▶ _Document structure recognition data_:
————————

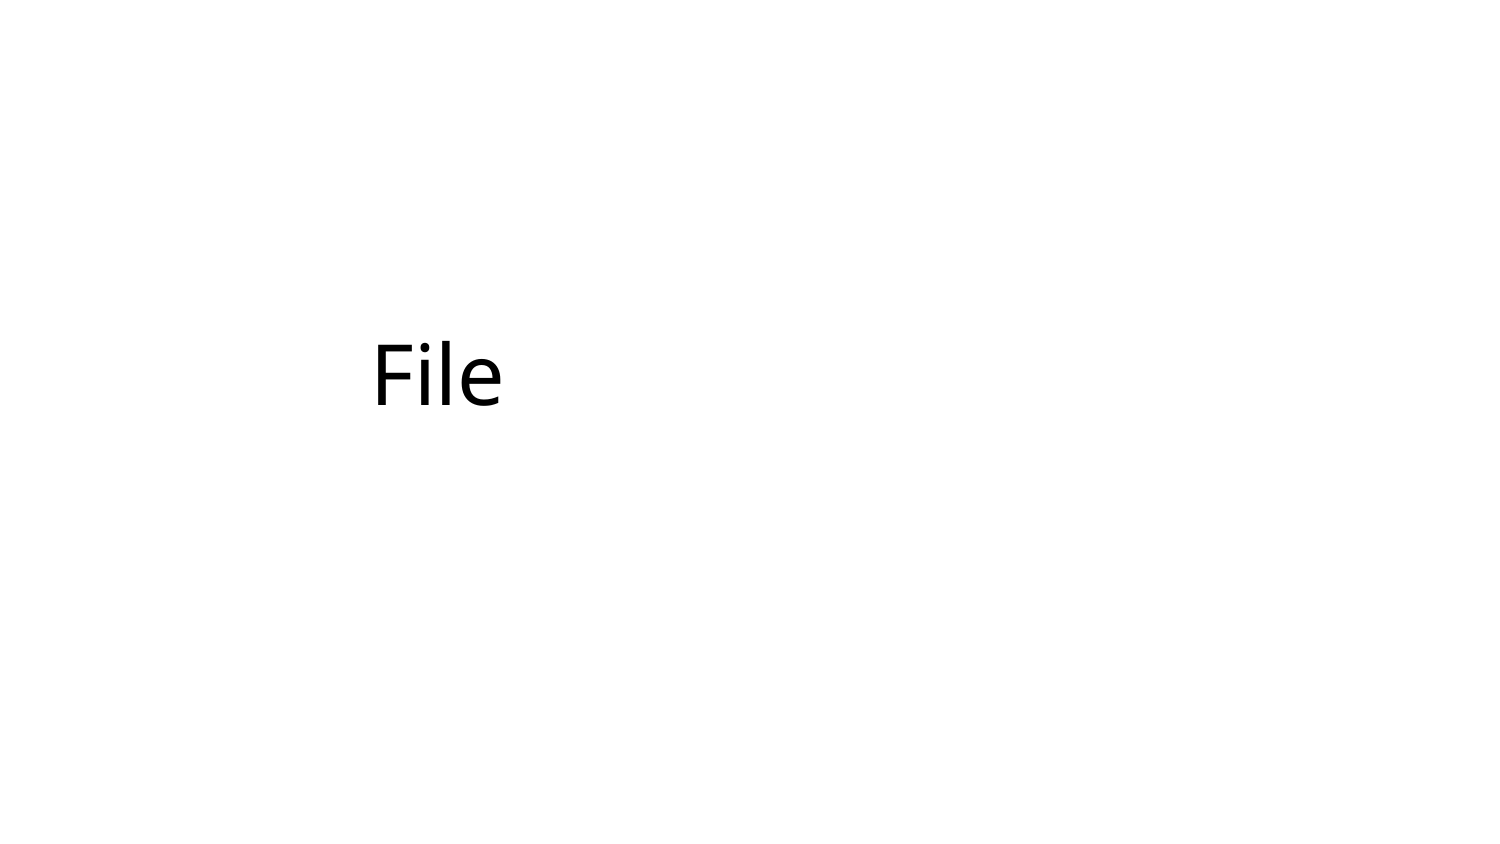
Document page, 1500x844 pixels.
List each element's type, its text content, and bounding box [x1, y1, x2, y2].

text_box File [355, 313, 521, 430]
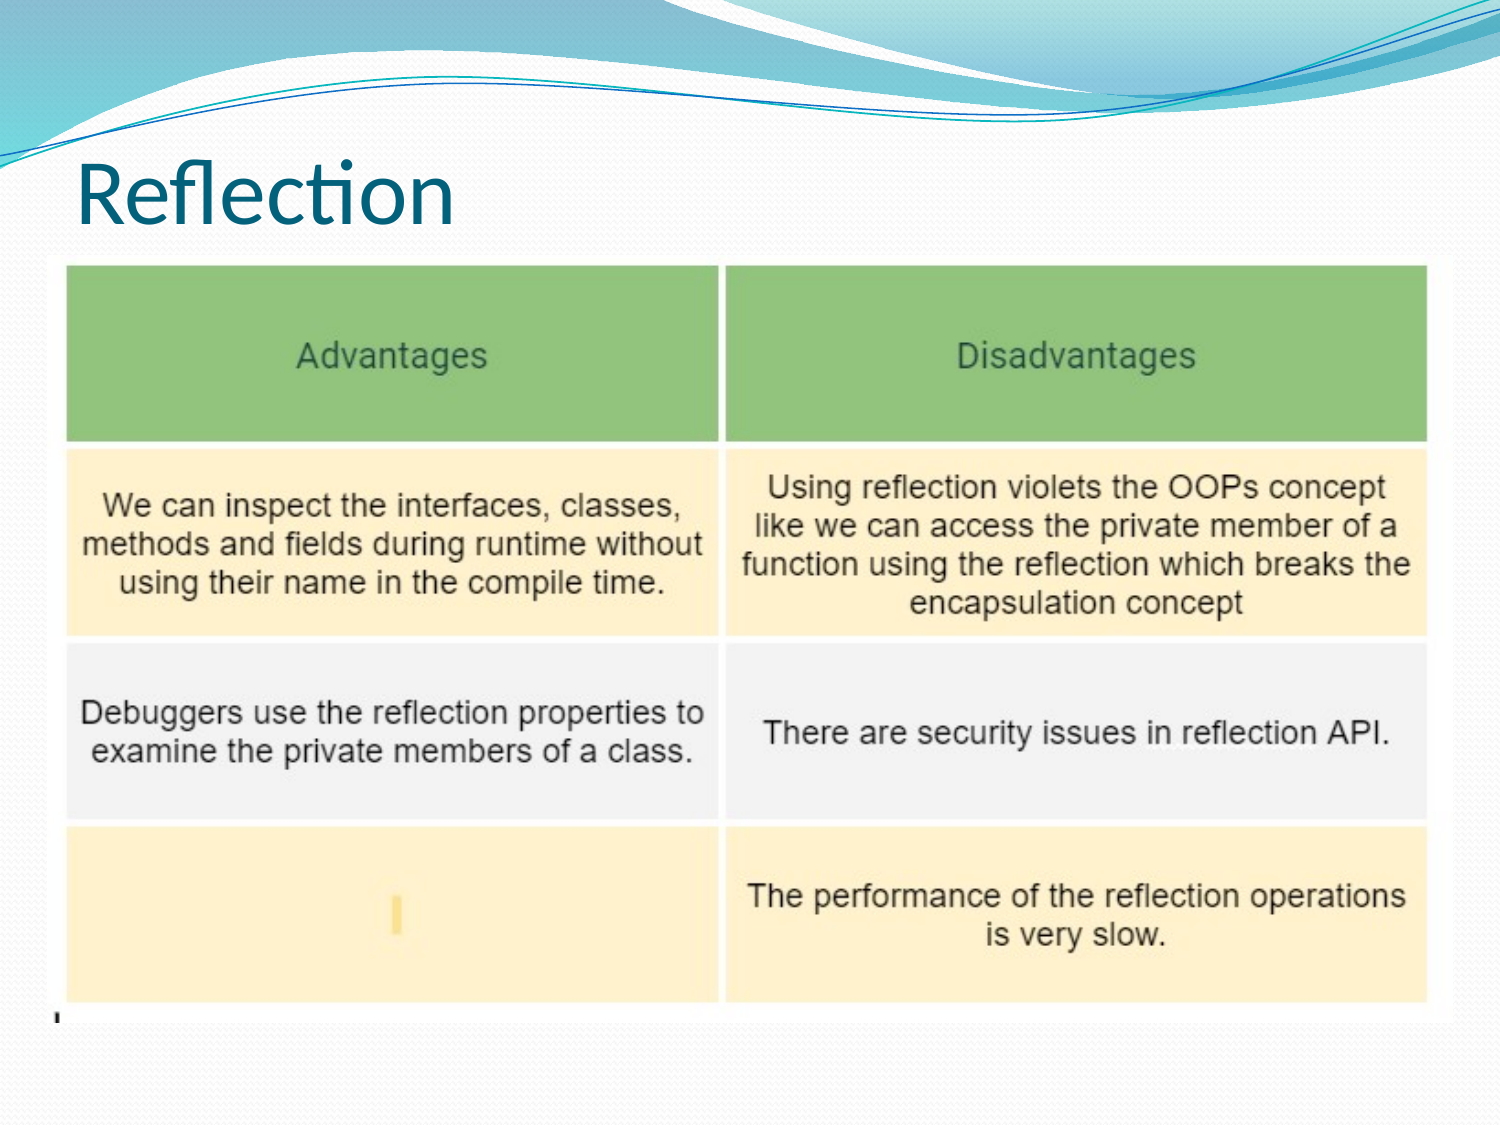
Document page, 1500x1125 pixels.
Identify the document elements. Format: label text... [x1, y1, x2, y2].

picture [46, 255, 1454, 1023]
title Reflection [75, 115, 1425, 244]
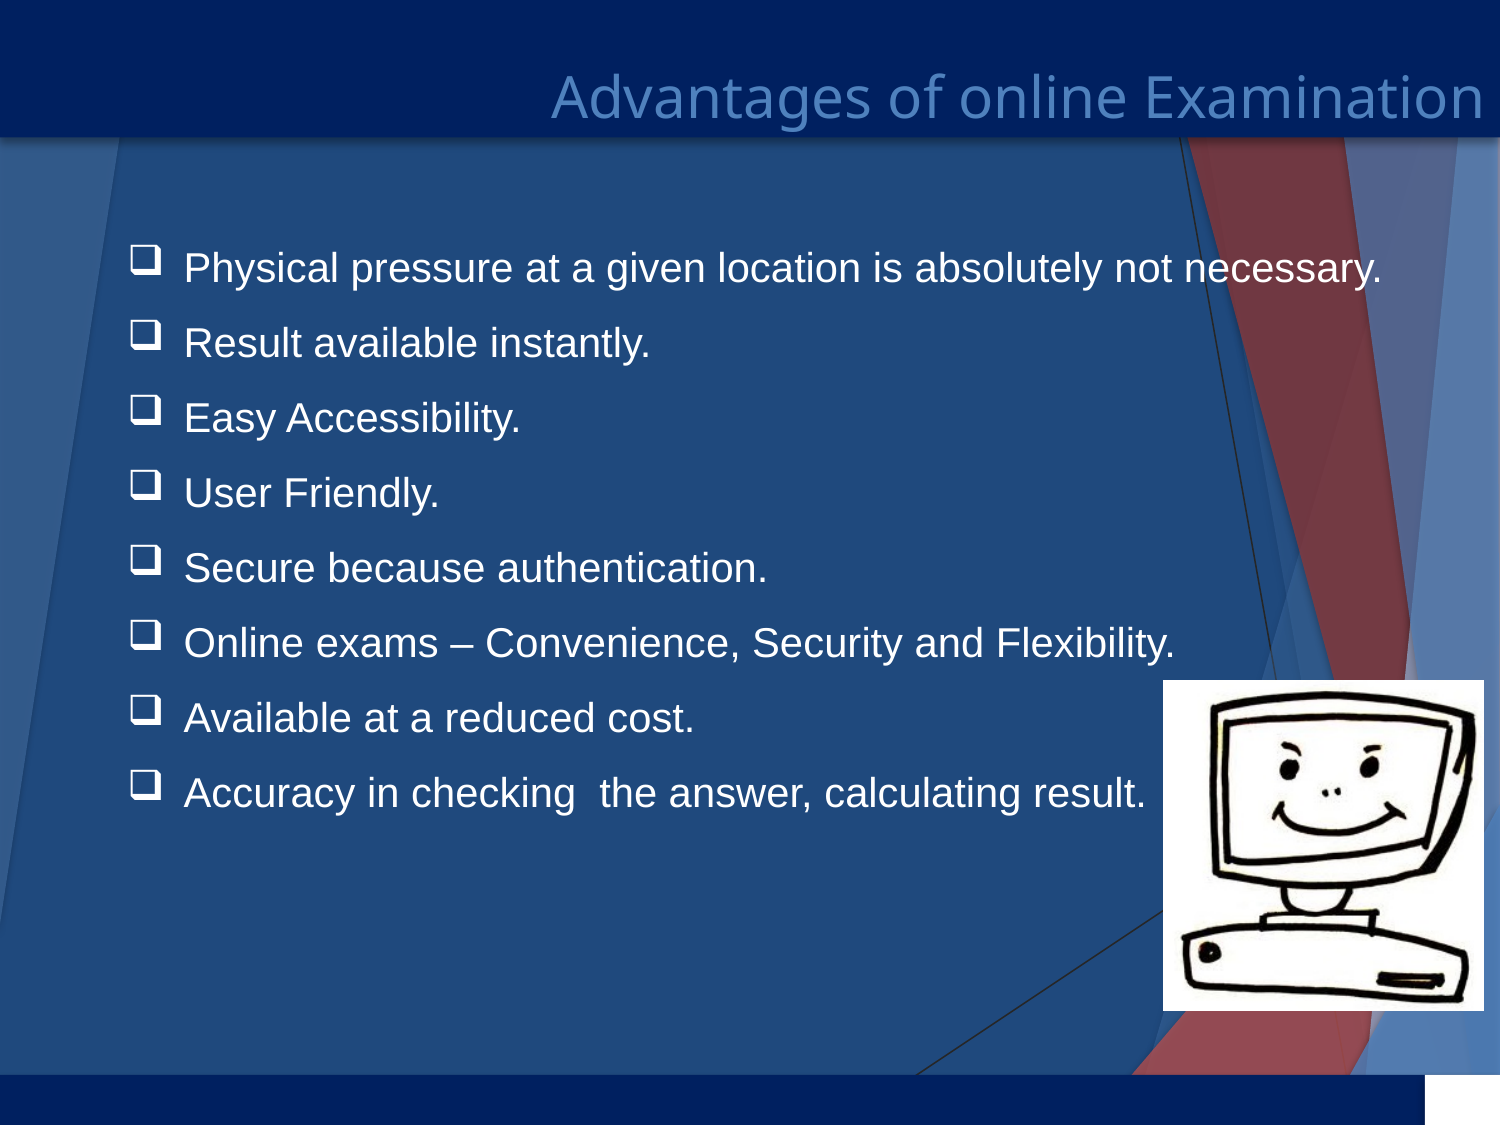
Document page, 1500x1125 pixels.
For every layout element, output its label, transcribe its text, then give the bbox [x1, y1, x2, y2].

————————

▶ _Assignment_: With the pictures left out, give again exactly the lines from the one that contains "List each element's" through the final line of the data above.

▶ _Task result_:
List each element's type, its text content, and bounding box [x1, y1, x2, y2].

text_box File [355, 313, 521, 430]
Document page, 1500x1125 pixels.
Identify the document elements. Format: label text... [x1, y1, x2, y2].

picture [46, 255, 1454, 1023]
title Reflection [75, 115, 1425, 244]
Document page, 1500x1125 pixels.
For every layout element, output its label, transcribe its text, then give the bbox [x1, y1, x2, y2].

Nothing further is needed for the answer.